◆ DATASET EXTRACT:
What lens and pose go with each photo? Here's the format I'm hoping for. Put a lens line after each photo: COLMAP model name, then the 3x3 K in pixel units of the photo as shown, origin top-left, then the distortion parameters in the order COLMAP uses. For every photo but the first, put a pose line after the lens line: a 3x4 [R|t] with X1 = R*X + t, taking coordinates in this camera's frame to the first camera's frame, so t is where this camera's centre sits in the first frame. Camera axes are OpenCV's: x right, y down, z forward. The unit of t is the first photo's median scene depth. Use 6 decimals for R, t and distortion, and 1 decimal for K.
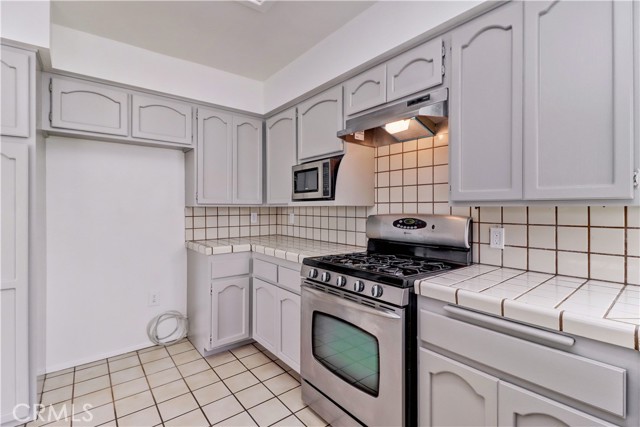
lens RADIAL K [[295.1, 0, 322.1], [0, 295.1, 209.5], [0, 0, 1]] dist [0.003530, -0.002050]
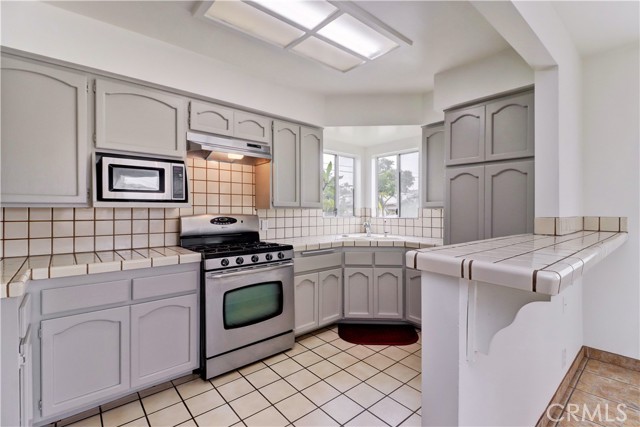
lens RADIAL K [[295.1, 0, 321.4], [0, 295.1, 211.7], [0, 0, 1]] dist [0.003530, -0.002050]
pose [[-0.034074, -0.005980, 0.999401, -1.151618], [0.003083, 0.999977, 0.006089, -0.003492], [-0.999415, 0.003289, -0.034055, 0.570864]]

◆ WHAT YOU NEED TO DO: Could you repeat these lines with "hoping for" swapped for "looking for" and nothing else changed, leaving the pictures out?

◆ SOLUTION TO THE EXERCISE:
What lens and pose go with each photo? Here's the format I'm looking for. Put a lens line after each photo: COLMAP model name, then the 3x3 K in pixel units of the photo as shown, origin top-left, then the distortion parameters in the order COLMAP uses. For every photo but the first, put a pose line after the lens line: a 3x4 [R|t] with X1 = R*X + t, taking coordinates in this camera's frame to the first camera's frame, so t is where this camera's centre sits in the first frame. Camera axes are OpenCV's: x right, y down, z forward. The unit of t is the first photo's median scene depth. Use 6 decimals for R, t and distortion, and 1 decimal for K.
lens RADIAL K [[295.1, 0, 322.1], [0, 295.1, 209.5], [0, 0, 1]] dist [0.003530, -0.002050]
lens RADIAL K [[295.1, 0, 321.4], [0, 295.1, 211.7], [0, 0, 1]] dist [0.003530, -0.002050]
pose [[-0.034074, -0.005980, 0.999401, -1.151618], [0.003083, 0.999977, 0.006089, -0.003492], [-0.999415, 0.003289, -0.034055, 0.570864]]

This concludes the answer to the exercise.